Top of Selected extract

New mathematical model predicts faster extinctions. Much faster.

Endangered species could go extinct 100 times faster than previously thought, according to a paper published in this week's issue of Nature.

According to authors Brett A. Melbourne and Alan Hastings, current mathematical models to predict extinction rates focus too much on events that happen to individuals, such as an ape falling out of a tree and dying, or environmental factors, such as rainfall fluctuations.

But Melbourne and Hastings have come up with several additional factors, including critical information such as gender ratios, size variations within a species, behavioral differences, randomness in births and deaths, and reproductive success. Factoring these variables into their calculations shows a much grimmer picture of species' fate, and suggests that many species could go extinct in "months" rather than the years originally predicted.

The scientists say their model could be used to re-classify numerous species which have previously been considered "threatened" as officially "endangered."

Bottom of Selected extract
Top of Given information

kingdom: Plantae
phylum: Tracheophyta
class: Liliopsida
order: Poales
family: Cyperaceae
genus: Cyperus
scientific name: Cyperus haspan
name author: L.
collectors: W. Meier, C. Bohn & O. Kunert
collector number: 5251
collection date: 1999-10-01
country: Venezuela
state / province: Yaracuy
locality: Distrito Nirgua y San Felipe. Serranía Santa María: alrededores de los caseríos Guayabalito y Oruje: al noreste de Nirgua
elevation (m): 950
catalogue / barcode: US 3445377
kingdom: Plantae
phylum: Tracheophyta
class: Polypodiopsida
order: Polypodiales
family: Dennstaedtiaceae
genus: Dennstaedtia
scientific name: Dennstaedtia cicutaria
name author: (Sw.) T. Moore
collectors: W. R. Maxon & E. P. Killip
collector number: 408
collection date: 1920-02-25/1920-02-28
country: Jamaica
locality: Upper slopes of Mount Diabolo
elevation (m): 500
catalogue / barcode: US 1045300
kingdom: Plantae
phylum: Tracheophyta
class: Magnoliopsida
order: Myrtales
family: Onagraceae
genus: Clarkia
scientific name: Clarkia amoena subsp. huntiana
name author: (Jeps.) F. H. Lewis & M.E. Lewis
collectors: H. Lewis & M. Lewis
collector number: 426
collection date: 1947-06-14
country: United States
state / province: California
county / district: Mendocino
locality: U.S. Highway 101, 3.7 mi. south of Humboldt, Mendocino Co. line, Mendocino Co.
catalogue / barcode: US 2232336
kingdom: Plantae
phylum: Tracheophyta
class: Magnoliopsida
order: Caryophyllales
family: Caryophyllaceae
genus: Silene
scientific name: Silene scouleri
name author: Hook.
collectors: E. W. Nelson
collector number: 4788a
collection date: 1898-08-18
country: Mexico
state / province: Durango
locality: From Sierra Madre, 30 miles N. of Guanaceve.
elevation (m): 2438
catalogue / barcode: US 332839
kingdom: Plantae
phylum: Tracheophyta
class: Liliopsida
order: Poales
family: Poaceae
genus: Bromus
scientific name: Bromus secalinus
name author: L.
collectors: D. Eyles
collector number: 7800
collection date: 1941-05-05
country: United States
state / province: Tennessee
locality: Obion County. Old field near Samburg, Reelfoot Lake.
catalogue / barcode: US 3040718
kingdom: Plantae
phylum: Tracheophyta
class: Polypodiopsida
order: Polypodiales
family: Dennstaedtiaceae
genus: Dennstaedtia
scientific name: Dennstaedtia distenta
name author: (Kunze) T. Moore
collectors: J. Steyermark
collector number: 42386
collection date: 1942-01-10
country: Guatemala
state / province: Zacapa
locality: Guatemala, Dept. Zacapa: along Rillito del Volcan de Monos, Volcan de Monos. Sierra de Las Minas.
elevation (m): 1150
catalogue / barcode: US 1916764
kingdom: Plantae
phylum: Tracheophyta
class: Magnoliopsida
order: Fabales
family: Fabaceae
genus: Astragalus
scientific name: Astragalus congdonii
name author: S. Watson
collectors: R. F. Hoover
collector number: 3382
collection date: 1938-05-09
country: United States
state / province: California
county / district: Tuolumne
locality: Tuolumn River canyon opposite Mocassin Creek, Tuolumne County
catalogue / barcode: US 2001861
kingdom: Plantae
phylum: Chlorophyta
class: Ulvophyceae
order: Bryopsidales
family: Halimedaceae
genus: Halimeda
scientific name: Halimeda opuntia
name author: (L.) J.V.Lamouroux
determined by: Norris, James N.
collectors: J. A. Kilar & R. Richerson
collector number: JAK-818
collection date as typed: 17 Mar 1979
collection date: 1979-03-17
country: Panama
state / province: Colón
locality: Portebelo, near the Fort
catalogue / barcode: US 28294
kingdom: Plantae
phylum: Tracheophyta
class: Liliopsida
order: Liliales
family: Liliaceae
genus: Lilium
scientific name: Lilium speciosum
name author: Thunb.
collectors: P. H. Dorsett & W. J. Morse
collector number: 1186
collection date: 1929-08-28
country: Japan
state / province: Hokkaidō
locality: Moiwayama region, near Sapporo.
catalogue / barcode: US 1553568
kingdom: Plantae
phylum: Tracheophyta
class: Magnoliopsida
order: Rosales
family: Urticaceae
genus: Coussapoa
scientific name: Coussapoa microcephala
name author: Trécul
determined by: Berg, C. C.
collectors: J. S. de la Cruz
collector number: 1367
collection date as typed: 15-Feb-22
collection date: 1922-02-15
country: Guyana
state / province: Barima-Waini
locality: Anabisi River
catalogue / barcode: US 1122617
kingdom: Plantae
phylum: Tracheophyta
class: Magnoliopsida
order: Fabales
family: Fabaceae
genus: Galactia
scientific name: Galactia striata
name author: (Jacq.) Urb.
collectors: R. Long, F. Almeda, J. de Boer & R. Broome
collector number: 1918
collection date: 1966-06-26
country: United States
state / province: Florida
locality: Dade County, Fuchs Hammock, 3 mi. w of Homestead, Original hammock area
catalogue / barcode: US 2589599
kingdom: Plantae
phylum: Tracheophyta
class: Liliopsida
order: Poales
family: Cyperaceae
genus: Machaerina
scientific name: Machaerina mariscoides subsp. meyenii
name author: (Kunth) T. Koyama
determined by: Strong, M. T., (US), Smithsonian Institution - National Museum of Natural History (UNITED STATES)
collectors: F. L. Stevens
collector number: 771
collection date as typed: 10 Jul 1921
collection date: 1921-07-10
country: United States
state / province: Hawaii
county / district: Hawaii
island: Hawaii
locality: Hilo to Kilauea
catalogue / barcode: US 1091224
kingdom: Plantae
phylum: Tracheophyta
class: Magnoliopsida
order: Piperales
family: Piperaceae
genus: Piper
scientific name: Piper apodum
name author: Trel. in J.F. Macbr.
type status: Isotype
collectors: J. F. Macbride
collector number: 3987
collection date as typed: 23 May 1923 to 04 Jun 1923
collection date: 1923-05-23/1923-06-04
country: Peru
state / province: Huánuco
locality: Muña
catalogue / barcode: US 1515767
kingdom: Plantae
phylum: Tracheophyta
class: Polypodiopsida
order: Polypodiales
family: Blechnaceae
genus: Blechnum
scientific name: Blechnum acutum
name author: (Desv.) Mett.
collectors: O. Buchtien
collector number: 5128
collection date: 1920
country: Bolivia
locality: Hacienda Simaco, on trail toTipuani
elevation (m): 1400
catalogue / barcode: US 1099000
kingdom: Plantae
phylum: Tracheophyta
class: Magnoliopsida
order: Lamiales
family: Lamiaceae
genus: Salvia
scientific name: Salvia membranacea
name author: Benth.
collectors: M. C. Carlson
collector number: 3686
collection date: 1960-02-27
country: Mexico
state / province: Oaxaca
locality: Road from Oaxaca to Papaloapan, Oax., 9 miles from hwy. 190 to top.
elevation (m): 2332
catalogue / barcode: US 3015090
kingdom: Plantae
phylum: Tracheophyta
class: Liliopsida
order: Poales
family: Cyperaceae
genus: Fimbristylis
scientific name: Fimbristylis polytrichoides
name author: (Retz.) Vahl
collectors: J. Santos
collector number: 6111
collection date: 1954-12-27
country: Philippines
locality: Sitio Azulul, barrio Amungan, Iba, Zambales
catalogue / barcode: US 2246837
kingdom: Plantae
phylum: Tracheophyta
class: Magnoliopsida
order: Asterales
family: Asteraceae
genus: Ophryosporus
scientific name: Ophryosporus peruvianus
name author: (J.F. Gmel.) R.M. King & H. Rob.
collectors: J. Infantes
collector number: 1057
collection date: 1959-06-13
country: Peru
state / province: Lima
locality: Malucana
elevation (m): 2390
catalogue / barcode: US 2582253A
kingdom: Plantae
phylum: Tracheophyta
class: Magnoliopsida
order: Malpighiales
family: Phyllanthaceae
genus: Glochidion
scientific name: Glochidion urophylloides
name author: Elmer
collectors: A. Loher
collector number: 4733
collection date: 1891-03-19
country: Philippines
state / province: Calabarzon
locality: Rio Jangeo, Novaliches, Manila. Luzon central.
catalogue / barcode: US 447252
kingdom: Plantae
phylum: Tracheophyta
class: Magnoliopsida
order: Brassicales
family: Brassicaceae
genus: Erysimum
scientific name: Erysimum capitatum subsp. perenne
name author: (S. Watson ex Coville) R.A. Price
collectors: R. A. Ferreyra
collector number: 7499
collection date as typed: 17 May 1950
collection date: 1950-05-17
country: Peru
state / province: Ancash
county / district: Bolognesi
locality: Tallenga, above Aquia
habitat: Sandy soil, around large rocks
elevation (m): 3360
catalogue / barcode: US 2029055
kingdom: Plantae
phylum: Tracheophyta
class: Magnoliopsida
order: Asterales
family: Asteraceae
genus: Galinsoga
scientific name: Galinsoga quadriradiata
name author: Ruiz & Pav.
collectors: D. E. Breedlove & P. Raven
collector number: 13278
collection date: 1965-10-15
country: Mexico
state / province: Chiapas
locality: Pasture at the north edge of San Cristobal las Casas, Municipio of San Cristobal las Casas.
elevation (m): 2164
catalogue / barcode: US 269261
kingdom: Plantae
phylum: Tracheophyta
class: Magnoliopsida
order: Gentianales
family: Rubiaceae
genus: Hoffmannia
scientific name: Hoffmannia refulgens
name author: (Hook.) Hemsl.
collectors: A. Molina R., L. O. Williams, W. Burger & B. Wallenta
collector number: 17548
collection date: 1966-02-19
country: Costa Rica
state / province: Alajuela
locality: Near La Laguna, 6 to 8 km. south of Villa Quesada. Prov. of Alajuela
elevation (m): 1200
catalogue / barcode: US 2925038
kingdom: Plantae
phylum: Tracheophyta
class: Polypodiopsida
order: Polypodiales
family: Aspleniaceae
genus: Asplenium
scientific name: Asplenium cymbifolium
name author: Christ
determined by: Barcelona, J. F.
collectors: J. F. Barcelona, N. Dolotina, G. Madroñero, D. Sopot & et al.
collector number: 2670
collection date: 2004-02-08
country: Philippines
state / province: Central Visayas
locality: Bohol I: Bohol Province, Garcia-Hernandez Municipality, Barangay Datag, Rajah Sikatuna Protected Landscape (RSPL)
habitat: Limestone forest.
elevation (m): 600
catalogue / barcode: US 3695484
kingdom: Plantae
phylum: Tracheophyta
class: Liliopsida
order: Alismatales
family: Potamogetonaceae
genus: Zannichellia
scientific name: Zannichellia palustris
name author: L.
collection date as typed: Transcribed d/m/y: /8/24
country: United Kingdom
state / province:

Bottom of Given information

- Exercise objective
Carry the article on the new extinction model forward from its last sentence. The items have nothing to do with any of this.

- Output
Their research conclusions come from studying beetles in a controlled experiment, but the authors say "the effect we have uncovered here will be larger in natural populations."

Even the IUCN, which publishes the annual Red List of Threatened Species, acknowledges that current extinction models don't show the whole picture. "We are certainly underestimating the number of species that are in danger of becoming extinct," Craig Hilton-Taylor, manager of the IUCN red list unit, told The Guardian,  "because there are around 1.8m described species and we've only been able to assess 41,000 of those."

Why do I get the feeling my job just became much harder?